Rupiah Menguat: Mungkinkah Kembali ke Level Rp15.000 per Dolar AS?

Nilai tukar rupiah menunjukkan tren positif terhadap dolar Amerika Serikat (AS) dan berpotensi kembali menyentuh angka Rp15.000/US$. Pada 30 Juni 2025 pukul 09:51 WIB, rupiah berada di level Rp16.215/US$, melemah tipis 0,10% dibandingkan penutupan sebelumnya.

Koreksi ini dianggap wajar setelah penguatan signifikan yang dipicu oleh pengumuman gencatan senjata antara Israel dan Iran pada 23 Juni. Situasi ini meredakan ketegangan geopolitik di Timur Tengah dan memberikan sentimen positif bagi aset negara berkembang, termasuk Indonesia.

Rupiah Bangkit dari Titik Terendah

Pekan lalu, rupiah ditutup menguat 1,10% ke level Rp16.199/US$. Secara bulanan, rupiah telah terapresiasi 0,40% terhadap dolar AS. Jika diukur dari titik terlemahnya pada 9 April 2025 di level Rp16.855/US$, rupiah telah menguat 3,83%.

Pelemahan tajam pada awal April dipicu oleh penerapan tarif impor oleh Presiden AS Donald Trump terhadap berbagai negara, termasuk Indonesia. Awalnya, Indonesia dikenakan tarif ekspor ke AS sebesar 32%, yang kemudian diturunkan menjadi 10% untuk semua negara kecuali China.

Sejak saat itu, rupiah secara bertahap menguat seiring berkurangnya tekanan eksternal, membaiknya sentimen pasar, dan meredanya perang dagang.

Faktor Pendorong Penguatan Rupiah

Indeks dolar AS yang melemah menjadi salah satu faktor utama penguatan rupiah. Hingga akhir Juni 2025, indeks dolar AS telah terkoreksi 10,38% sepanjang tahun ini dan berada di level 97,22, bahkan sempat menyentuh 97,14, level terendah dalam tiga tahun.

Tekanan terhadap dolar AS semakin dalam akibat penurunan permintaan aset safe haven, kekhawatiran fiskal AS, dan penurunan imbal hasil obligasi AS seiring ekspektasi pelonggaran kebijakan moneter AS.

Gencatan senjata antara Iran dan Israel juga menjadi katalis penting yang meredakan tensi geopolitik global, terutama di Timur Tengah. Hal ini berdampak pada penurunan harga minyak mentah dunia di bawah US$70 per barel.

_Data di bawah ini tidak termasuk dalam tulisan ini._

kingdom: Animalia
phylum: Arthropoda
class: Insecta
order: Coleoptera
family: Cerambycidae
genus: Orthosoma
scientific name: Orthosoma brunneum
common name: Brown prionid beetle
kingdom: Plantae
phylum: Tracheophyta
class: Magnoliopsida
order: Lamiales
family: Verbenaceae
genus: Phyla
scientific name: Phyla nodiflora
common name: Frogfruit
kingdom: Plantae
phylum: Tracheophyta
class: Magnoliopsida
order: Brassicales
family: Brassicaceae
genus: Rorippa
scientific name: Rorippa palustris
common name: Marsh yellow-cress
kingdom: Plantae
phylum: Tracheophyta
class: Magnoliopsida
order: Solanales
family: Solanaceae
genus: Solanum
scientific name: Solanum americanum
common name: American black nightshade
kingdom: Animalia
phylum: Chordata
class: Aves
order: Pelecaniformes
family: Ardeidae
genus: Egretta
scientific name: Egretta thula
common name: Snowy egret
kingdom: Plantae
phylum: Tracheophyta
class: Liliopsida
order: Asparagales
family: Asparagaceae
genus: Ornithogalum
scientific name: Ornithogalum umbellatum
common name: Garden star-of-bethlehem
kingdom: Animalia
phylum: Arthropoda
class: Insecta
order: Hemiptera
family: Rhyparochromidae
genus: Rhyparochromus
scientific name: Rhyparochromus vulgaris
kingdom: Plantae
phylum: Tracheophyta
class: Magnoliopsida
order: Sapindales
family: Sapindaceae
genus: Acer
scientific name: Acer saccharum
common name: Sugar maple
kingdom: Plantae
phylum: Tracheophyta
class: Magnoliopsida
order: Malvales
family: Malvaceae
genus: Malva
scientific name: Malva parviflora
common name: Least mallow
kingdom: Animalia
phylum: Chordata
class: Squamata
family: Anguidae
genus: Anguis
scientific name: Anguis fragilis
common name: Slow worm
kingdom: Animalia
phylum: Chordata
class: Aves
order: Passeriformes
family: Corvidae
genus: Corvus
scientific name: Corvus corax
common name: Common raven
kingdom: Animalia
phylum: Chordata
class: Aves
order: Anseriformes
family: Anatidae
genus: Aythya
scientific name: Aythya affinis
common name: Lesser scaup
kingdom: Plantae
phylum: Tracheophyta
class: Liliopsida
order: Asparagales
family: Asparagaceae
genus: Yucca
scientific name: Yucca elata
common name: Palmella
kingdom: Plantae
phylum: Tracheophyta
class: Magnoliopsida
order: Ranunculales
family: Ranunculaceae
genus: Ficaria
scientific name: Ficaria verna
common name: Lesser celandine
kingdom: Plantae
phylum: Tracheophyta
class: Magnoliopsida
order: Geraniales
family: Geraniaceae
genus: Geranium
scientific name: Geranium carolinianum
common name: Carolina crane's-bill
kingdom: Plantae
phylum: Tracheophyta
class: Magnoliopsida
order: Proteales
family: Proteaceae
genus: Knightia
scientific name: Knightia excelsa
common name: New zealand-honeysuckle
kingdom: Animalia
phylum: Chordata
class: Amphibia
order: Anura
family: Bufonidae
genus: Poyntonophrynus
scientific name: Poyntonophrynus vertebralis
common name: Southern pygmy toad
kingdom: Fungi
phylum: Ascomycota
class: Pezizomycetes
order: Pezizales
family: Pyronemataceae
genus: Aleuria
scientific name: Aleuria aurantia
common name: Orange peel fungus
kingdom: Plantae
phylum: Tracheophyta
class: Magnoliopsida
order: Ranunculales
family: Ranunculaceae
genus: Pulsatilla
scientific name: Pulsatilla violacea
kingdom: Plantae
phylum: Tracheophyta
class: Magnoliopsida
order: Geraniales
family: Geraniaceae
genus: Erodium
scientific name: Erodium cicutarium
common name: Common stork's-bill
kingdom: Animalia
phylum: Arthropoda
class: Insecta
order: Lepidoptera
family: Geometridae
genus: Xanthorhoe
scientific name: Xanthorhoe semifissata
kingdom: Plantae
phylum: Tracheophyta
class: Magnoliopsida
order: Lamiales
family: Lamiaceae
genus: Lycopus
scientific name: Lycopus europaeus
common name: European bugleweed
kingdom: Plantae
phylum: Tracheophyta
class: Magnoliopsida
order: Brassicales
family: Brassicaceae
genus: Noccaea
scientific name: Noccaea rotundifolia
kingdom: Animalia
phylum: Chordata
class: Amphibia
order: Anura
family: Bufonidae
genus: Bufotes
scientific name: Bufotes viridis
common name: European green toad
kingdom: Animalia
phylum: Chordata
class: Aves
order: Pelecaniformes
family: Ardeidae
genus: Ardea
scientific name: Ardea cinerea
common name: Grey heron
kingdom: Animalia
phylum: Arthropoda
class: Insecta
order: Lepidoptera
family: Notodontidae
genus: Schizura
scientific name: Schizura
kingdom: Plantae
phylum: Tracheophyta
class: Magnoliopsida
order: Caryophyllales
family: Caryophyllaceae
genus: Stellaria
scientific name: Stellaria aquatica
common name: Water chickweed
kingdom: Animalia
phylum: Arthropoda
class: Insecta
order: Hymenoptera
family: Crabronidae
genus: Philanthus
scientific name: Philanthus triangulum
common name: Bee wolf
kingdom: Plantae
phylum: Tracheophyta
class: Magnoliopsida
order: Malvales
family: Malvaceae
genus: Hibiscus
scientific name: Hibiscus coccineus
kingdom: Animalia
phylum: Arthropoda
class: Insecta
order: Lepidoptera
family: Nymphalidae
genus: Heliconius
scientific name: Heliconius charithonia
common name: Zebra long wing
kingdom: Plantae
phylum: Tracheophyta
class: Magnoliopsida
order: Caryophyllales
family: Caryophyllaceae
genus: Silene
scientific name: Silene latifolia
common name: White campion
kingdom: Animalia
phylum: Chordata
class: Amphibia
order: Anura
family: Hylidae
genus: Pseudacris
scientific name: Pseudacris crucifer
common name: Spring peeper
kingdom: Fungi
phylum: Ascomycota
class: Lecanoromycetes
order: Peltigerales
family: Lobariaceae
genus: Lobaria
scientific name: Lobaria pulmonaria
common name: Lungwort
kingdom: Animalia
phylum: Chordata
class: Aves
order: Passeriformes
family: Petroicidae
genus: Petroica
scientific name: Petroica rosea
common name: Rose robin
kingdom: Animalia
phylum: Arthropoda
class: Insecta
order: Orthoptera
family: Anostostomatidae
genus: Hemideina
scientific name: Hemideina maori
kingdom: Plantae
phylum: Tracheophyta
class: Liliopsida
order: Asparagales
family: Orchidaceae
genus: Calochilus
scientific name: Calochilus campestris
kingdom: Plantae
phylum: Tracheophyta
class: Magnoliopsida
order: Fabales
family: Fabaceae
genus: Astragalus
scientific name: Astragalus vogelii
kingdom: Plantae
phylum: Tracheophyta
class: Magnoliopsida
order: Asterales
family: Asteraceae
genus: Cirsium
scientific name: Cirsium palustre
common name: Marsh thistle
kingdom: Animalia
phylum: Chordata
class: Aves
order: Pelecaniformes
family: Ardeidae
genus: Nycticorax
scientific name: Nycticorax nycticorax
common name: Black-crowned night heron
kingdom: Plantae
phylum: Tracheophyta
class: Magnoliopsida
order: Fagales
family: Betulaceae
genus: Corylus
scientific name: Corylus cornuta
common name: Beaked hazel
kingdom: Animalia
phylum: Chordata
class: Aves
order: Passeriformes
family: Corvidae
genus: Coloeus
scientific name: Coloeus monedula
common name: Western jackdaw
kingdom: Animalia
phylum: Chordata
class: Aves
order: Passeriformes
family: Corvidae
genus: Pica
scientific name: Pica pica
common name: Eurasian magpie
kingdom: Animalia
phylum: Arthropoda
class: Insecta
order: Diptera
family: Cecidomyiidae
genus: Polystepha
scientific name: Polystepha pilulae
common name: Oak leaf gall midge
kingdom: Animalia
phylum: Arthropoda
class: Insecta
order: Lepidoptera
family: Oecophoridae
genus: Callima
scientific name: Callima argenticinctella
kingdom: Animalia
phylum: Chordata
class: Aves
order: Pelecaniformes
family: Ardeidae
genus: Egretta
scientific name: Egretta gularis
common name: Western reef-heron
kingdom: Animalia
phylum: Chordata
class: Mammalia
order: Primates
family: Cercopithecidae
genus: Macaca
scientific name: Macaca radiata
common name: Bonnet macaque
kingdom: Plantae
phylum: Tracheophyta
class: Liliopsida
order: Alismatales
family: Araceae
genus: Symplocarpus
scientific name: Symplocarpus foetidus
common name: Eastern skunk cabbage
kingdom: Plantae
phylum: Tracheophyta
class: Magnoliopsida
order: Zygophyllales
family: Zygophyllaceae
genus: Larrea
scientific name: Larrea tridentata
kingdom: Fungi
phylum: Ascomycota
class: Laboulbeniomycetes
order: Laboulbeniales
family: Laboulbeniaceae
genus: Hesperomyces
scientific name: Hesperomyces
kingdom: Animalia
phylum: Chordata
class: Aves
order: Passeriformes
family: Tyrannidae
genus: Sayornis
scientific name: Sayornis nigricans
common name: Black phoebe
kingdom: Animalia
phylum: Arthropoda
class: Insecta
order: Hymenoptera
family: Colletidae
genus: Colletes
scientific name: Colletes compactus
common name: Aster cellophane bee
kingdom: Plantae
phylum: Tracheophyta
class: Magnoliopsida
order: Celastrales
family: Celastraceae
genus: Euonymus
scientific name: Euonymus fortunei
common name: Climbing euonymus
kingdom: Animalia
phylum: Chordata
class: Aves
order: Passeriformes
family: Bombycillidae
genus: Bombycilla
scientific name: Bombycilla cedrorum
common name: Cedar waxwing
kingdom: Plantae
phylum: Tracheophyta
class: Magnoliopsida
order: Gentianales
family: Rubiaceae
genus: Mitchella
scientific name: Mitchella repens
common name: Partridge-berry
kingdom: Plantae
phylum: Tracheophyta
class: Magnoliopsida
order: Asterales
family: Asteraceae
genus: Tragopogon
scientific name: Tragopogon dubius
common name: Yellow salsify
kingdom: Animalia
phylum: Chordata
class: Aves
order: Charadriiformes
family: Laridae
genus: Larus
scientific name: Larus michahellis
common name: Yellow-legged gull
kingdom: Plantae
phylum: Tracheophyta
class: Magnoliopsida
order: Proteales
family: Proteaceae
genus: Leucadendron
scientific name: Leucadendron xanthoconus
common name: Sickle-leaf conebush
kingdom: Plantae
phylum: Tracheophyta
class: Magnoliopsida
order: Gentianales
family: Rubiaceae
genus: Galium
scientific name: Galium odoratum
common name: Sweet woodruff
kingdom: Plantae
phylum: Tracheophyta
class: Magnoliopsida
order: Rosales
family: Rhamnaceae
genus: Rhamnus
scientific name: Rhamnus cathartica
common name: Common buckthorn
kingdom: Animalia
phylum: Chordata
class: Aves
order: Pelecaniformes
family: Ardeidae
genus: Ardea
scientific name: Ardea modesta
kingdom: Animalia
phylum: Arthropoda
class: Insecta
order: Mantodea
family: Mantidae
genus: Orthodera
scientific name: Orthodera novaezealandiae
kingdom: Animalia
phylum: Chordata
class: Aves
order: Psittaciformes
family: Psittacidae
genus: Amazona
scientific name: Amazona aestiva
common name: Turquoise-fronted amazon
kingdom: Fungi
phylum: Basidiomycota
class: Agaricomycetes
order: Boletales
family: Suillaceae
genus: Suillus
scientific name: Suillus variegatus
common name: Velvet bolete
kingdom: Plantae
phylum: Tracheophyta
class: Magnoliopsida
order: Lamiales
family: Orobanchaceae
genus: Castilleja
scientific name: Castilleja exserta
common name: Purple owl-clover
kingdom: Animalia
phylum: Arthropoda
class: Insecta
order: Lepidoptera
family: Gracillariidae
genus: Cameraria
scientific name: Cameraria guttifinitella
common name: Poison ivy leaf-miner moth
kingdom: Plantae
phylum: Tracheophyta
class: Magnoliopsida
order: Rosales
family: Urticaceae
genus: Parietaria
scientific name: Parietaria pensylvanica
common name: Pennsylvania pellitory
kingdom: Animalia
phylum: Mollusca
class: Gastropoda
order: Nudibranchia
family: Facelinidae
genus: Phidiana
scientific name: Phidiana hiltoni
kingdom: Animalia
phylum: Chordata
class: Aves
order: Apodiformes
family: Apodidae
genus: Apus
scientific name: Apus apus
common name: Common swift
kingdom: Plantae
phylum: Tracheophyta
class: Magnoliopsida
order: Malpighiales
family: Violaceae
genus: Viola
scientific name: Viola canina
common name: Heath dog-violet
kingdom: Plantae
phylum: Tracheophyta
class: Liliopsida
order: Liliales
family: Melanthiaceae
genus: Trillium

Kondisi ini menguntungkan bagi Indonesia sebagai negara pengimpor minyak, karena dapat menurunkan tekanan pada neraca transaksi berjalan dan memperkuat posisi eksternal rupiah.

Selain itu, ekspektasi pemangkasan suku bunga oleh The Fed juga mendorong penguatan rupiah. Pelaku pasar memperkirakan The Fed akan mulai memangkas suku bunga acuan pada September 2025 dengan probabilitas 67%, sementara peluang pemangkasan pada Juli hanya sekitar 19%.

Menuju Rp15.000 per Dolar AS?

Publik kini menantikan kembalinya rupiah ke level Rp15.000/US$. Terakhir kali rupiah berada di level Rp15.900/US$ adalah pada 16 Desember 2024.

Ekonom Senior Sucor Sekuritas, Ahmad Mikail Zaini, menilai gencatan senjata Israel-Iran dan potensi pemangkasan suku bunga The Fed menjadi katalis utama penguatan rupiah. Ia memperkirakan rupiah berpotensi menguat ke Rp15.900/US$.

Ekonom DBS, Radhika Rao, menambahkan bahwa pengurangan penerbitan Sekuritas Rupiah Bank Indonesia (SRBI) dan meningkatnya minat pada tenor pendek mendorong penguatan pasar obligasi Indonesia. Ia memperkirakan imbal hasil acuan jangka panjang akan turun menuju 6,6%, didukung oleh stimulus fiskal tengah tahun yang berpotensi menekan disinflasi di beberapa sektor.

Rupiah berpotensi menguat lebih lanjut dan menembus kembali level Rp15.000/US$ jika kombinasi faktor global dan domestik terus mendukung. Stabilitas harga minyak, kebijakan moneter The Fed, serta pengelolaan fiskal dan pasar oleh pemerintah menjadi kunci arah rupiah ke depan.